> **Problem to solve**
Could you retype every line below exactly, omitting the images?
*** Opening Listed entries ***
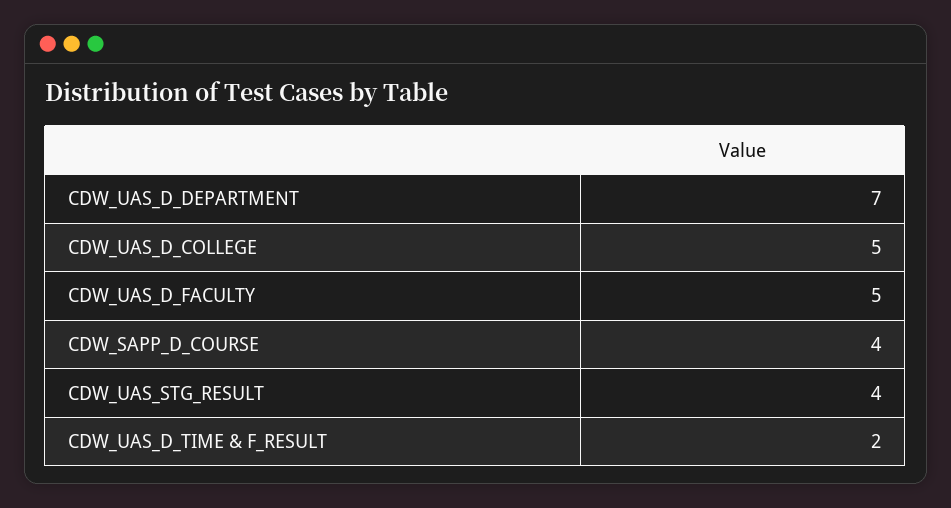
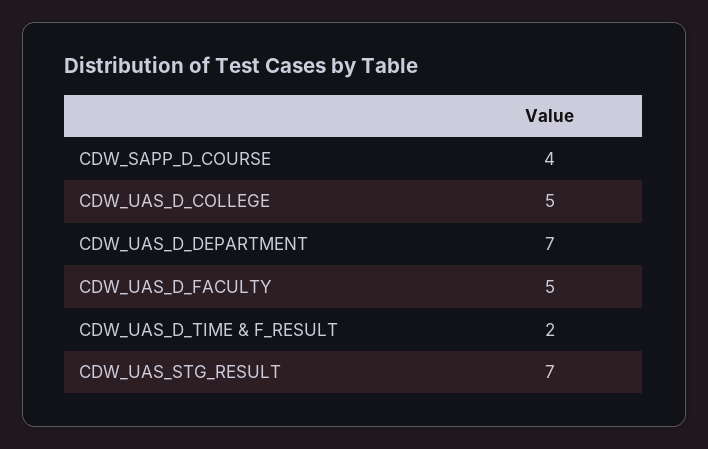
  {
    "CDW_UAS_D_DEPARTMENT": 7,
    "CDW_UAS_D_COLLEGE": 5,
    "CDW_UAS_D_FACULTY": 5,
    "CDW_SAPP_D_COURSE": 4,
-   "CDW_UAS_STG_RESULT": 4,
+   "CDW_UAS_STG_RESULT": 7,
    "CDW_UAS_D_TIME & F_RESULT": 2
  }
*** Closing Listed entries ***
> **Your response**
  {
    "CDW_UAS_D_DEPARTMENT": 7,
    "CDW_UAS_D_COLLEGE": 5,
    "CDW_UAS_D_FACULTY": 5,
    "CDW_SAPP_D_COURSE": 4,
-   "CDW_UAS_STG_RESULT": 4,
+   "CDW_UAS_STG_RESULT": 7,
    "CDW_UAS_D_TIME & F_RESULT": 2
  }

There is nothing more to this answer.